La paciencia significa saber esperar hasta que las cosas hayan madurado, hasta que hayan recorrido su proceso de crecimiento. En el caso de una persona que se someta conscientemente a la guía de Dios, se trata de esperar hasta que haya llegado el momento dispuesto por Él, y no anticiparlo…

Esta paciencia puede ejercitársela concretamente, refrenando todo aquello que genera inquietud en nosotros. De hecho, muchas veces podemos percibir cuando perdemos la calma, cuando nos volvemos muy intensos y rígidos en nuestro interior, cuando crece la nerviosidad… La paciencia no es, de ningún modo, la pereza o lentitud propia del temperamento flemático; no es la ausencia de emociones ni una especie de apatía; sino que es una virtud en la que hemos de entrenarnos.

Entonces, ¿cómo podremos aprender a ser más pacientes? Ciertamente la mejor forma será ver las cosas desde la perspectiva de Dios. Esto cuenta especialmente para asuntos de mucho peso, como lo es actualmente la dolorosa situación de la Iglesia para aquellas personas que se percatan de ello. Éstas esperan ansiosamente que la barca de Pedro vuelva a navegar como le corresponde.

Ciertamente podemos y debemos intensificar nuestra oración, ofrecer sacrificios, realizar ciertos actos que sean útiles… Pero, al mismo tiempo, confiando en los caminos de Dios y en Su Sabiduría, hemos de esperar hasta ver qué es lo que el Señor pretende con estas dolorosas purificaciones. Cuando lo descubramos, lo alabaremos por ello. ¡Y lo mejor sería que comencemos de una vez, aun si todavía estamos a oscuras!

Lo mismo se aplica en muchos campos. Pongamos siempre nuestra mirada en Dios, sin descuidar lo que está en nuestras manos, pero esperando en Él. Y si nos parece que el momento esperado tarda en llegar, hagamos un acto de confianza: ¡Dios tiene todo en Sus manos, mientras que nuestra visión es limitada! Esperemos en Él y no nos anticipemos a actuar antes de tiempo, movidos por la inquietud.
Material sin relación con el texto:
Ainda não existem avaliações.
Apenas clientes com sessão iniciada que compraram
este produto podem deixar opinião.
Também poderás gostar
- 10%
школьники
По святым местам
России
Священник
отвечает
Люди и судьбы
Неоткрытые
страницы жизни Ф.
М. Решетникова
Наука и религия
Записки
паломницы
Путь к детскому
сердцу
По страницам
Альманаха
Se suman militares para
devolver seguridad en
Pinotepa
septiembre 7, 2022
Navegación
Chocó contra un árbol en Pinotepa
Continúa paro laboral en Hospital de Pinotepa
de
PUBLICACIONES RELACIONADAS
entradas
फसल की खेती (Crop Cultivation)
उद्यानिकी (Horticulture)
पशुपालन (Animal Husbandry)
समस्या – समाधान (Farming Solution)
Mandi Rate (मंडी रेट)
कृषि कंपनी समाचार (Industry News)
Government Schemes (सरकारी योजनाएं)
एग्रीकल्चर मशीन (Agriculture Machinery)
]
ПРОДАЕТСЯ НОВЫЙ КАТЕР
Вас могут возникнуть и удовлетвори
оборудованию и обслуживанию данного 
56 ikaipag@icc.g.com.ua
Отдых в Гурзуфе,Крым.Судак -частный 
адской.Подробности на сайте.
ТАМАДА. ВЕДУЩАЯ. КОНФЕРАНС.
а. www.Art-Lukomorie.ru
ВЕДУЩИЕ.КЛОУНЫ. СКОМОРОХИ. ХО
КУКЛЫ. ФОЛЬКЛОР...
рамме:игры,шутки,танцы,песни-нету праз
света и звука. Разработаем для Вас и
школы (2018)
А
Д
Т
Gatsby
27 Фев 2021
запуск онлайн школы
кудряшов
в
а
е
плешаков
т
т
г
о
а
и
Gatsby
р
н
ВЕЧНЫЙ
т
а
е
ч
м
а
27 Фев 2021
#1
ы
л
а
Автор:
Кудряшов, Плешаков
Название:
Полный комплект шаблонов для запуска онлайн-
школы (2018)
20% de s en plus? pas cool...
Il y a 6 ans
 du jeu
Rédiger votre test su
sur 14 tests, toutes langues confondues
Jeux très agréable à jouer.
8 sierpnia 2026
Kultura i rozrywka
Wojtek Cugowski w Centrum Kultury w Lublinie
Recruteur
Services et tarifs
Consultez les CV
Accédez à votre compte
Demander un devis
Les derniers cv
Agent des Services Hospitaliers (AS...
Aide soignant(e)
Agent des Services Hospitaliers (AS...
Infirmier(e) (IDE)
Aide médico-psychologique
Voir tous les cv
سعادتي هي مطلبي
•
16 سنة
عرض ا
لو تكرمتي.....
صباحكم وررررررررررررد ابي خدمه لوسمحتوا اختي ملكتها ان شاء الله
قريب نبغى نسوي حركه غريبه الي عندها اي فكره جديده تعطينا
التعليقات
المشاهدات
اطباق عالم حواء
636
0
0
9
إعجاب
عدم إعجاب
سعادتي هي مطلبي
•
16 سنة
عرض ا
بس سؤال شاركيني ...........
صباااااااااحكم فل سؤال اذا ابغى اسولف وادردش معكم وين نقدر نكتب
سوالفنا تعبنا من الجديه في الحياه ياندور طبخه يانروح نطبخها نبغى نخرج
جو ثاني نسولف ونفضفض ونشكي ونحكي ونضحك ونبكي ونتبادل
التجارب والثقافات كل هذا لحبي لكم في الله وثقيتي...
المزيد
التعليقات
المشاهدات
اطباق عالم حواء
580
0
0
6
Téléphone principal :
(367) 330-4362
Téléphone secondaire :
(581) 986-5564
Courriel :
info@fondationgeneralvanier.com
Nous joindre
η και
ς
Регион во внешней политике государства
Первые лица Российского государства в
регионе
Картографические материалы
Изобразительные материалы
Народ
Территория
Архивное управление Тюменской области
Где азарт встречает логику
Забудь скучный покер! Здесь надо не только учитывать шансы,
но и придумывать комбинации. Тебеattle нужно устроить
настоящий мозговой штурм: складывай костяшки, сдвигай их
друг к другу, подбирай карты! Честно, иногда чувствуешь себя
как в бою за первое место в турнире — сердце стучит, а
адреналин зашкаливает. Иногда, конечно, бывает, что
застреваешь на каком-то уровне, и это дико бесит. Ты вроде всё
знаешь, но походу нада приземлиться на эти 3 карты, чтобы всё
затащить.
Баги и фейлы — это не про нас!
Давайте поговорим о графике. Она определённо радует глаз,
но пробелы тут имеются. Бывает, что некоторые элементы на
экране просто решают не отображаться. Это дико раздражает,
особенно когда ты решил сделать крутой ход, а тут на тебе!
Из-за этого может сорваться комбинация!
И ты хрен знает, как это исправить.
Entonces, hemos de poner ante Dios todos nuestros sentimientos inquietos, y permitir que sean tocados por Él. Así se va formando la virtud de la paciencia, que no consiste en ignorar las preocupaciones justificadas; sino en abandonar toda nuestra persona en manos de Dios. A partir de esta confianza, la serenidad y seguridad entrarán en nuestra vida. Si la confianza se convierte en nuestra fuerza e impulso más profundo, entonces la paciencia será un resplandeciente testimonio de una entrega incondicional a Dios, que invitará a las otras personas a hacer lo mismo. Quedémonos con esta frase de Santa Teresa de Ávila: “La paciencia todo lo alcanza.”